DATA FOR ANALYSIS »

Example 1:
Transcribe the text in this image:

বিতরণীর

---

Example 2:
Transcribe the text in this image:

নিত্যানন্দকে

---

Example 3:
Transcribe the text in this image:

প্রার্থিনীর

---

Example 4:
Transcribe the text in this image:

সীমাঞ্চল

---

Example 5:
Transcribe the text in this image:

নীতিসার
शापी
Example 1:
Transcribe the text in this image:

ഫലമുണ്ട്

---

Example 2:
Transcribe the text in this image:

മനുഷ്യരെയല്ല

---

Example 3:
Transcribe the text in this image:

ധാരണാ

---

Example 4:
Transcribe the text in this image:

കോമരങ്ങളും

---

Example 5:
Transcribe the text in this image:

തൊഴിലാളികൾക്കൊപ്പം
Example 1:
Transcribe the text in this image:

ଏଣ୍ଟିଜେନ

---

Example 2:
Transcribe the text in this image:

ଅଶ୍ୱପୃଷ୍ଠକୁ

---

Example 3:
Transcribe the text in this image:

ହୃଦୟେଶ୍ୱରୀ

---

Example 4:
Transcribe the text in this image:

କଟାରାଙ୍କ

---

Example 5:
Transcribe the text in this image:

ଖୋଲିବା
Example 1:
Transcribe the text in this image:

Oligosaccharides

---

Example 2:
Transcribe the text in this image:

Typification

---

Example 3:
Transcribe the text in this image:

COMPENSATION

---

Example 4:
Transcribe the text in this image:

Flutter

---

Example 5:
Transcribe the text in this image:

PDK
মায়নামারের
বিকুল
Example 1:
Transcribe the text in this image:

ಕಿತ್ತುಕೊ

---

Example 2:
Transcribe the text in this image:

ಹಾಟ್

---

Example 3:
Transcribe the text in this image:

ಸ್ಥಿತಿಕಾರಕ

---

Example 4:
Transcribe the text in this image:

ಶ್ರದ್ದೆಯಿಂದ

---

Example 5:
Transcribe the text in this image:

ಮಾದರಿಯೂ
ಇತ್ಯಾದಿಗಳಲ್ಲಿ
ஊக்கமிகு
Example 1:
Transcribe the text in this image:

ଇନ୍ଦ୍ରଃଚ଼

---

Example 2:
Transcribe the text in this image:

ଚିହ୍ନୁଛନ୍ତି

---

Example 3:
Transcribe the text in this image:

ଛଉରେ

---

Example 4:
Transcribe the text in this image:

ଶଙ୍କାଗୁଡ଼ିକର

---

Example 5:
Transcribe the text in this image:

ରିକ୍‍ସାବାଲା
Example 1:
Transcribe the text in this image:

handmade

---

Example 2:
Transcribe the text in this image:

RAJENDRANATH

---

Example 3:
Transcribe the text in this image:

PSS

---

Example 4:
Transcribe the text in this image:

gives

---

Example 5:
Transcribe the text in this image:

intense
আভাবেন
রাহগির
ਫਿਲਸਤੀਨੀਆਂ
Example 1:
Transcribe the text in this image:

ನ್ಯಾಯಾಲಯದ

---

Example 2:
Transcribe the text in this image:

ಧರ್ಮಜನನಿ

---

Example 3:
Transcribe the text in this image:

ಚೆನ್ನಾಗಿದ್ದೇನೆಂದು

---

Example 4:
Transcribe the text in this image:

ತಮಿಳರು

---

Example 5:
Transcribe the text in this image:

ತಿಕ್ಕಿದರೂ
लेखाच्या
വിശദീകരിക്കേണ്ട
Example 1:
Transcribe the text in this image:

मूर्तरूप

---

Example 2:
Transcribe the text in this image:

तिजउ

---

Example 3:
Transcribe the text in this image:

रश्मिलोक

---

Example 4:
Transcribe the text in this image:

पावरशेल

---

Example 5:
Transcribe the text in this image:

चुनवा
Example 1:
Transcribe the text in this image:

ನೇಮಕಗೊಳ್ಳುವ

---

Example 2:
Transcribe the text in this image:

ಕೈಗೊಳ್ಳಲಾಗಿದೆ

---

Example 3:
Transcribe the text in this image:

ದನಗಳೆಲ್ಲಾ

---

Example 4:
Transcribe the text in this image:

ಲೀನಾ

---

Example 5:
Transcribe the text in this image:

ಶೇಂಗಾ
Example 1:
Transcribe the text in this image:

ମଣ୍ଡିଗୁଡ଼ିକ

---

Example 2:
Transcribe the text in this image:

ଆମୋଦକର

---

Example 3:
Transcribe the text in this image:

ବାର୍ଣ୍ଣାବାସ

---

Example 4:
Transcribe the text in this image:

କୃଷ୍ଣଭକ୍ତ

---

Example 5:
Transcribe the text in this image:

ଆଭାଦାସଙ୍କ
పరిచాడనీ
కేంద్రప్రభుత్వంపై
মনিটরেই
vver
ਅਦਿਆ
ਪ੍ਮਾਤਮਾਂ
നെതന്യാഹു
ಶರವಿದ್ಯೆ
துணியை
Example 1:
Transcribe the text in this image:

WHAT THIS TASK INVOLVES »
Return every record above. Copy each one exactly.

OUTPUT OF THE EXERCISE »
Example 1:
Transcribe the text in this image:

বিতরণীর

---

Example 2:
Transcribe the text in this image:

নিত্যানন্দকে

---

Example 3:
Transcribe the text in this image:

প্রার্থিনীর

---

Example 4:
Transcribe the text in this image:

সীমাঞ্চল

---

Example 5:
Transcribe the text in this image:

নীতিসার
शापी
Example 1:
Transcribe the text in this image:

ഫലമുണ്ട്

---

Example 2:
Transcribe the text in this image:

മനുഷ്യരെയല്ല

---

Example 3:
Transcribe the text in this image:

ധാരണാ

---

Example 4:
Transcribe the text in this image:

കോമരങ്ങളും

---

Example 5:
Transcribe the text in this image:

തൊഴിലാളികൾക്കൊപ്പം
Example 1:
Transcribe the text in this image:

ଏଣ୍ଟିଜେନ

---

Example 2:
Transcribe the text in this image:

ଅଶ୍ୱପୃଷ୍ଠକୁ

---

Example 3:
Transcribe the text in this image:

ହୃଦୟେଶ୍ୱରୀ

---

Example 4:
Transcribe the text in this image:

କଟାରାଙ୍କ

---

Example 5:
Transcribe the text in this image:

ଖୋଲିବା
Example 1:
Transcribe the text in this image:

Oligosaccharides

---

Example 2:
Transcribe the text in this image:

Typification

---

Example 3:
Transcribe the text in this image:

COMPENSATION

---

Example 4:
Transcribe the text in this image:

Flutter

---

Example 5:
Transcribe the text in this image:

PDK
মায়নামারের
বিকুল
Example 1:
Transcribe the text in this image:

ಕಿತ್ತುಕೊ

---

Example 2:
Transcribe the text in this image:

ಹಾಟ್

---

Example 3:
Transcribe the text in this image:

ಸ್ಥಿತಿಕಾರಕ

---

Example 4:
Transcribe the text in this image:

ಶ್ರದ್ದೆಯಿಂದ

---

Example 5:
Transcribe the text in this image:

ಮಾದರಿಯೂ
ಇತ್ಯಾದಿಗಳಲ್ಲಿ
ஊக்கமிகு
Example 1:
Transcribe the text in this image:

ଇନ୍ଦ୍ରଃଚ଼

---

Example 2:
Transcribe the text in this image:

ଚିହ୍ନୁଛନ୍ତି

---

Example 3:
Transcribe the text in this image:

ଛଉରେ

---

Example 4:
Transcribe the text in this image:

ଶଙ୍କାଗୁଡ଼ିକର

---

Example 5:
Transcribe the text in this image:

ରିକ୍‍ସାବାଲା
Example 1:
Transcribe the text in this image:

handmade

---

Example 2:
Transcribe the text in this image:

RAJENDRANATH

---

Example 3:
Transcribe the text in this image:

PSS

---

Example 4:
Transcribe the text in this image:

gives

---

Example 5:
Transcribe the text in this image:

intense
আভাবেন
রাহগির
ਫਿਲਸਤੀਨੀਆਂ
Example 1:
Transcribe the text in this image:

ನ್ಯಾಯಾಲಯದ

---

Example 2:
Transcribe the text in this image:

ಧರ್ಮಜನನಿ

---

Example 3:
Transcribe the text in this image:

ಚೆನ್ನಾಗಿದ್ದೇನೆಂದು

---

Example 4:
Transcribe the text in this image:

ತಮಿಳರು

---

Example 5:
Transcribe the text in this image:

ತಿಕ್ಕಿದರೂ
लेखाच्या
വിശദീകരിക്കേണ്ട
Example 1:
Transcribe the text in this image:

मूर्तरूप

---

Example 2:
Transcribe the text in this image:

तिजउ

---

Example 3:
Transcribe the text in this image:

रश्मिलोक

---

Example 4:
Transcribe the text in this image:

पावरशेल

---

Example 5:
Transcribe the text in this image:

चुनवा
Example 1:
Transcribe the text in this image:

ನೇಮಕಗೊಳ್ಳುವ

---

Example 2:
Transcribe the text in this image:

ಕೈಗೊಳ್ಳಲಾಗಿದೆ

---

Example 3:
Transcribe the text in this image:

ದನಗಳೆಲ್ಲಾ

---

Example 4:
Transcribe the text in this image:

ಲೀನಾ

---

Example 5:
Transcribe the text in this image:

ಶೇಂಗಾ
Example 1:
Transcribe the text in this image:

ମଣ୍ଡିଗୁଡ଼ିକ

---

Example 2:
Transcribe the text in this image:

ଆମୋଦକର

---

Example 3:
Transcribe the text in this image:

ବାର୍ଣ୍ଣାବାସ

---

Example 4:
Transcribe the text in this image:

କୃଷ୍ଣଭକ୍ତ

---

Example 5:
Transcribe the text in this image:

ଆଭାଦାସଙ୍କ
పరిచాడనీ
కేంద్రప్రభుత్వంపై
মনিটরেই
vver
ਅਦਿਆ
ਪ੍ਮਾਤਮਾਂ
നെതന്യാഹു
ಶರವಿದ್ಯೆ
துணியை
Example 1:
Transcribe the text in this image:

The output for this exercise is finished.